Exercise brief >> Copy the lines from the line with "Page size: 1241x1754." to the line with "list JavaScript Console", swapping "browser console" for "web console" and leaving everything else the same.
-- Start Material to process --
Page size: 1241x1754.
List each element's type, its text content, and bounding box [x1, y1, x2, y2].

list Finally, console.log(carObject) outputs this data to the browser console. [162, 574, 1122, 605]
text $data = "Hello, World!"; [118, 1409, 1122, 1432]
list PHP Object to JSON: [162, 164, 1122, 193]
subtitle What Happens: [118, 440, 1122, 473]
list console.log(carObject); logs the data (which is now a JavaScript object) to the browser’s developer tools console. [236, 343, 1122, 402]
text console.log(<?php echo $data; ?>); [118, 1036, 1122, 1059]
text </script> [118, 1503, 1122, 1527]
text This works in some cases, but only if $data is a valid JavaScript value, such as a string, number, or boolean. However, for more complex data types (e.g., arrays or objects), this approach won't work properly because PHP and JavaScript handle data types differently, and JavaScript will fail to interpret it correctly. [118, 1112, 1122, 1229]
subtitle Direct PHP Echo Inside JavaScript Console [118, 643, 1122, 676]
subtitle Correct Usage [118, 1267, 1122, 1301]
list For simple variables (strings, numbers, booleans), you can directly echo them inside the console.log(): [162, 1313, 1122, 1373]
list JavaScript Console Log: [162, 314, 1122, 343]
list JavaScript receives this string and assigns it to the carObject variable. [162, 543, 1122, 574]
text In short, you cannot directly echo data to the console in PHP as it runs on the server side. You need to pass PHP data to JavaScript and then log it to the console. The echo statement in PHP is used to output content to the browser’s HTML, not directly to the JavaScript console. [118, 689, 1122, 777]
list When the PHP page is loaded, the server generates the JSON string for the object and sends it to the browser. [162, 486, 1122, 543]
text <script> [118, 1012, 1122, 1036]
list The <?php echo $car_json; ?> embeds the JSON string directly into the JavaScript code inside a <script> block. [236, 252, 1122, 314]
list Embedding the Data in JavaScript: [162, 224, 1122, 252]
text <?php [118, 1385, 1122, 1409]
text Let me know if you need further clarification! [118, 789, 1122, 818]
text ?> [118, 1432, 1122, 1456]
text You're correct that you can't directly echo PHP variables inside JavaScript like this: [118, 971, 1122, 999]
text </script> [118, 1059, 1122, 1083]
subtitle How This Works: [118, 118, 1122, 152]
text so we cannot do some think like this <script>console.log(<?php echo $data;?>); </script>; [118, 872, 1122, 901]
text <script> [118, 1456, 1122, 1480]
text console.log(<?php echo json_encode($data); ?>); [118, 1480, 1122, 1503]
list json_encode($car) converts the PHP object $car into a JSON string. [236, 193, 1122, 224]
-- End Material to process --
-- Start Material to process --
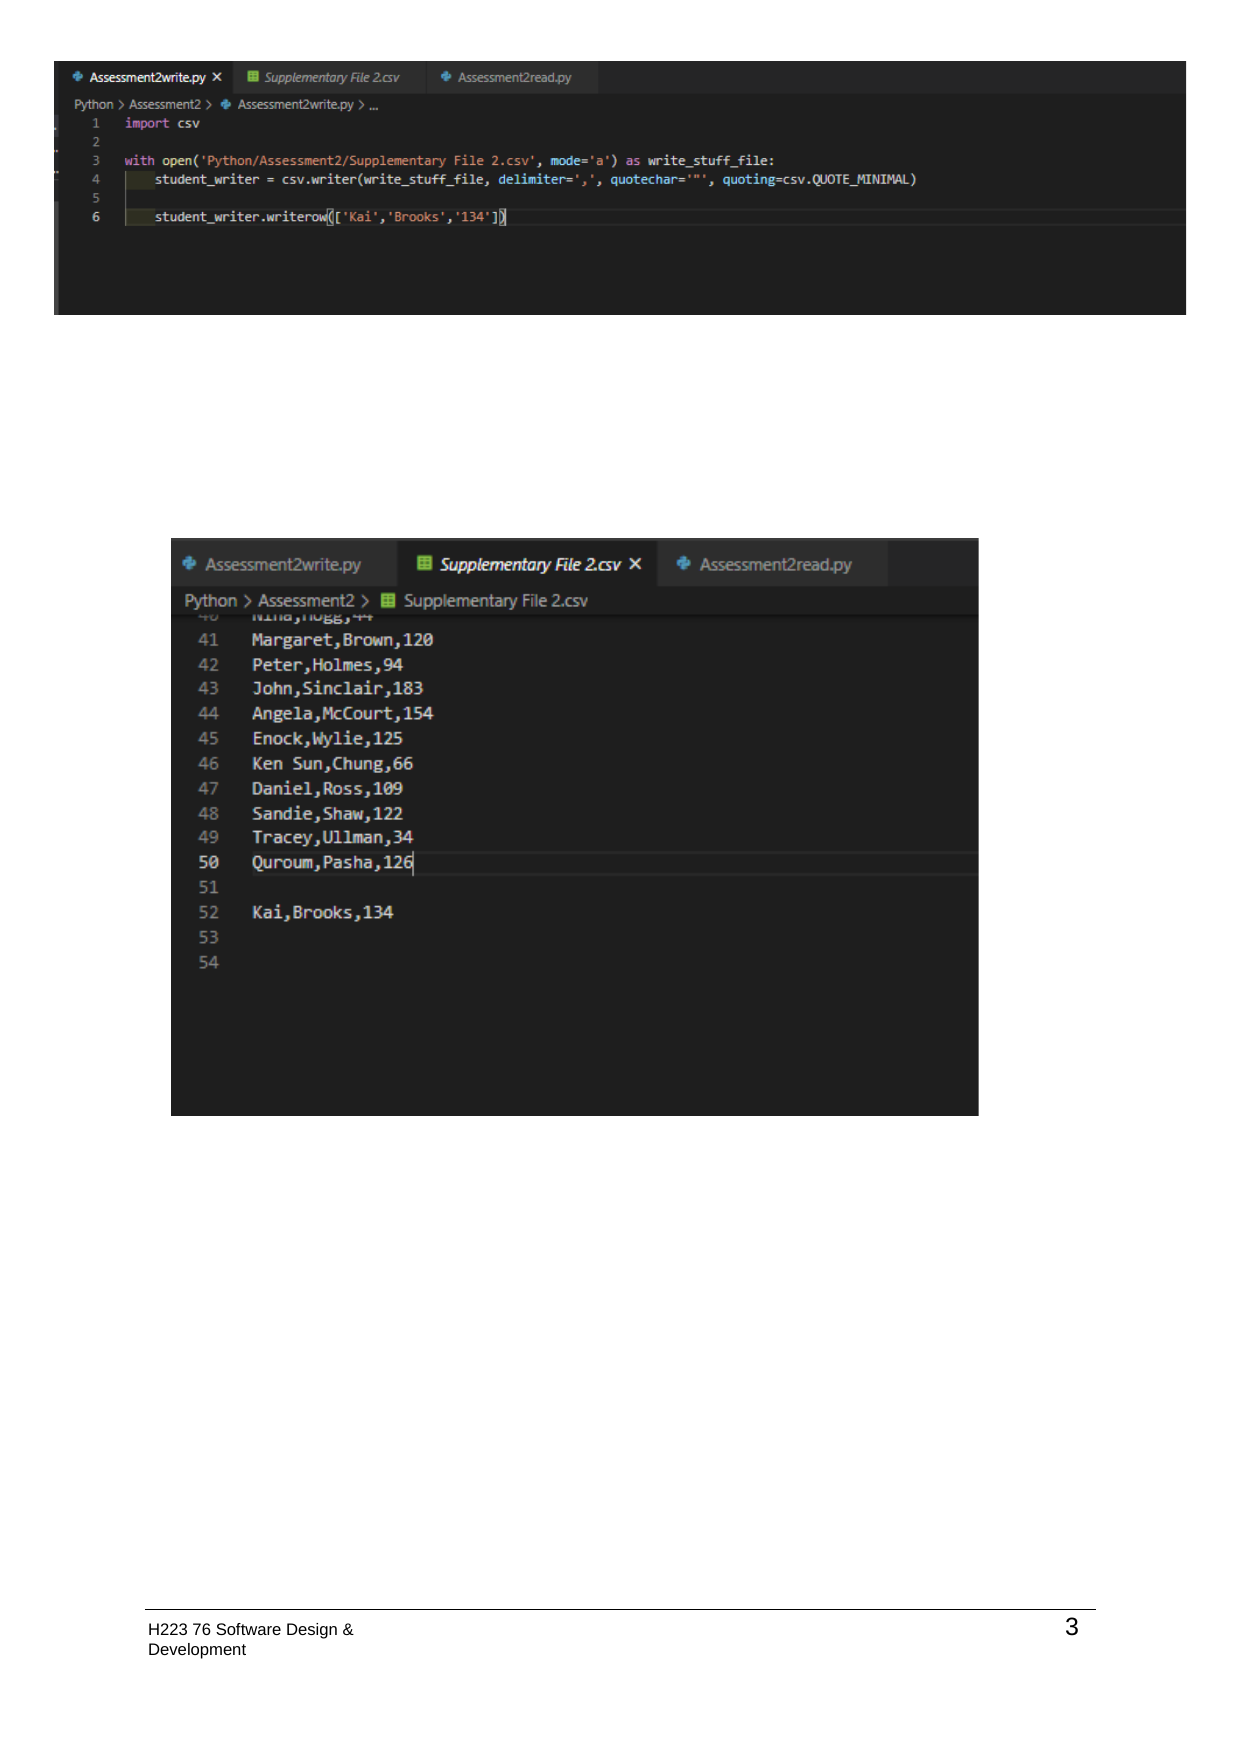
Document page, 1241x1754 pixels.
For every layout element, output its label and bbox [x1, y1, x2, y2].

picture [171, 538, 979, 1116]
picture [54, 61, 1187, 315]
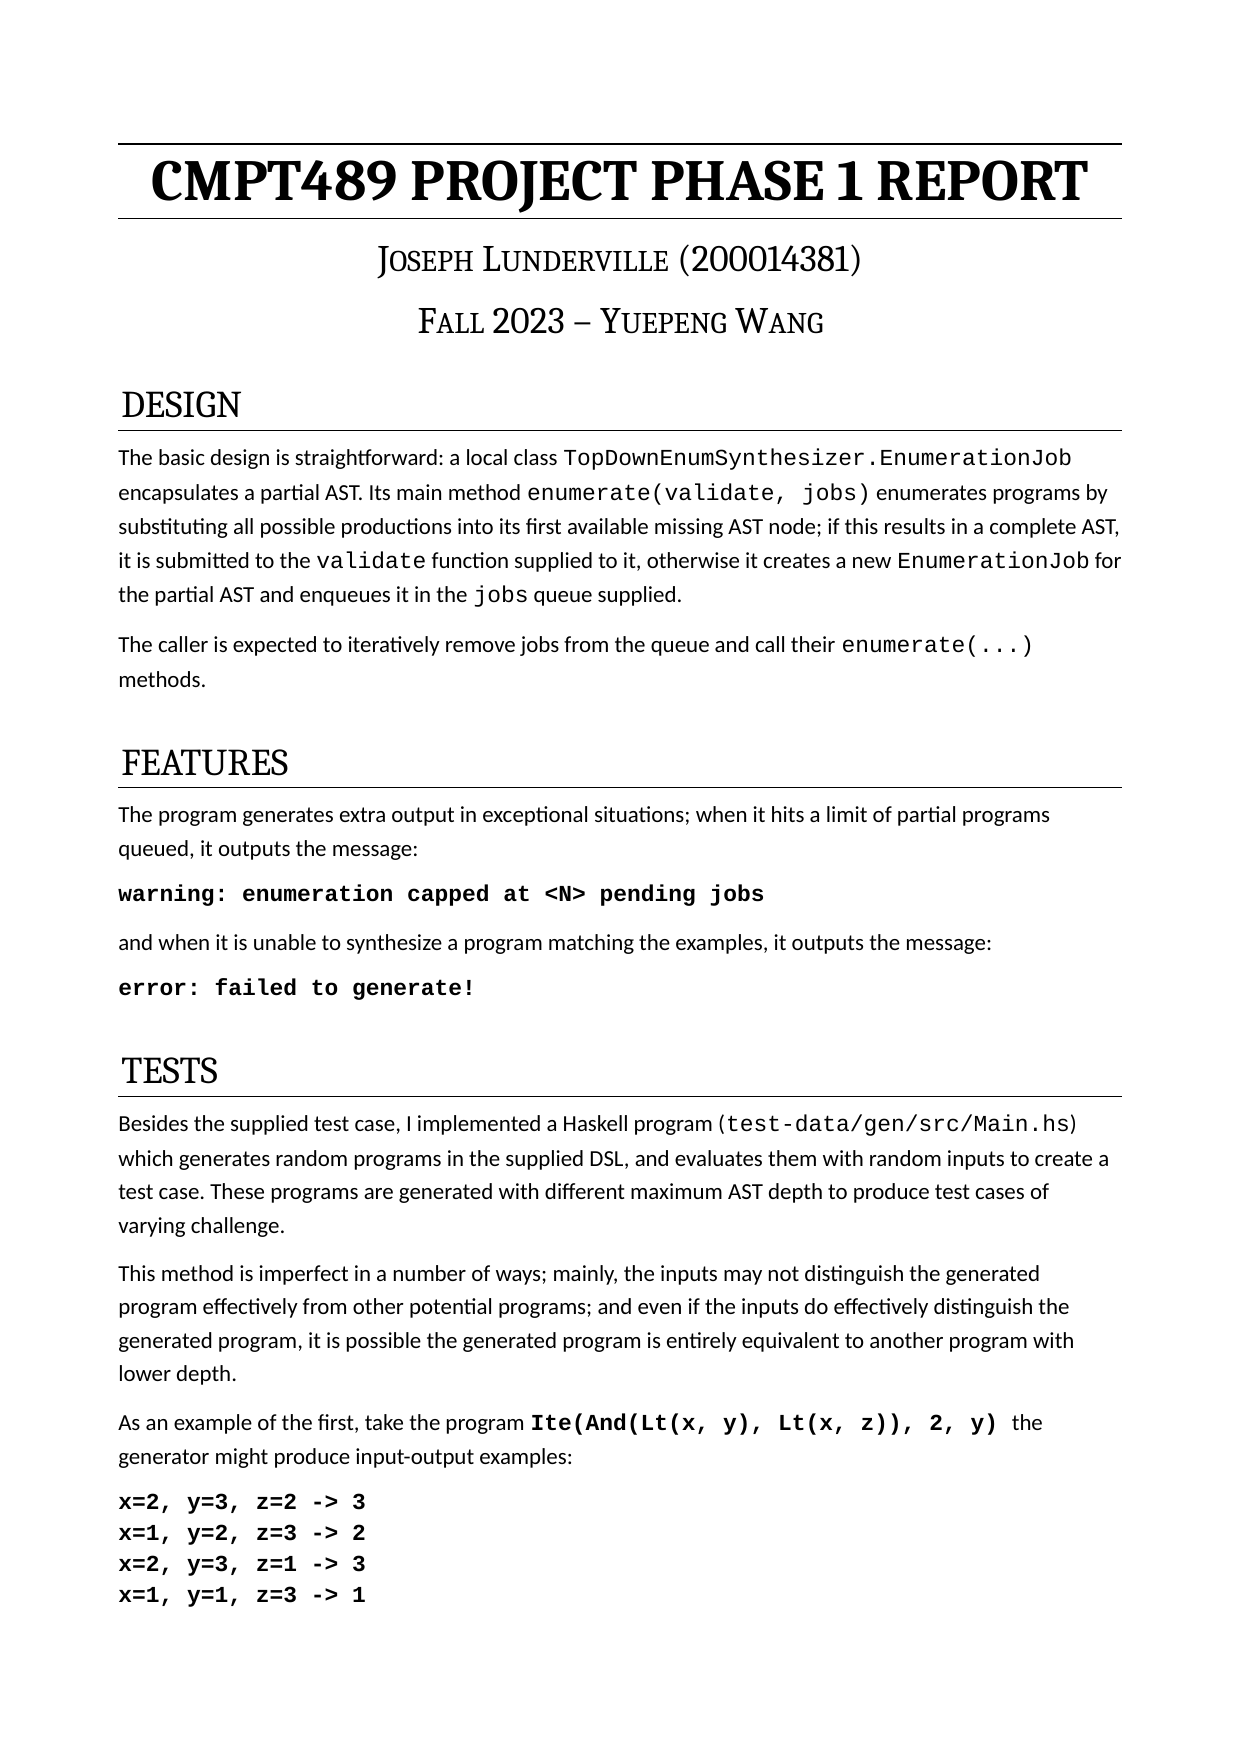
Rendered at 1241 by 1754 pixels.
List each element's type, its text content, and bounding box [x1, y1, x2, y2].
-- End Material to process --
Solution to this task >>
Page size: 1241x1754.
List each element's type, its text content, and bounding box [x1, y1, x2, y2].

list Finally, console.log(carObject) outputs this data to the web console. [162, 574, 1122, 605]
text $data = "Hello, World!"; [118, 1409, 1122, 1432]
list PHP Object to JSON: [162, 164, 1122, 193]
subtitle What Happens: [118, 440, 1122, 473]
list console.log(carObject); logs the data (which is now a JavaScript object) to the browser’s developer tools console. [236, 343, 1122, 402]
text console.log(<?php echo $data; ?>); [118, 1036, 1122, 1059]
text </script> [118, 1503, 1122, 1527]
text This works in some cases, but only if $data is a valid JavaScript value, such as a string, number, or boolean. However, for more complex data types (e.g., arrays or objects), this approach won't work properly because PHP and JavaScript handle data types differently, and JavaScript will fail to interpret it correctly. [118, 1112, 1122, 1229]
subtitle Direct PHP Echo Inside JavaScript Console [118, 643, 1122, 676]
subtitle Correct Usage [118, 1267, 1122, 1301]
list For simple variables (strings, numbers, booleans), you can directly echo them inside the console.log(): [162, 1313, 1122, 1373]
list JavaScript Console Log: [162, 314, 1122, 343]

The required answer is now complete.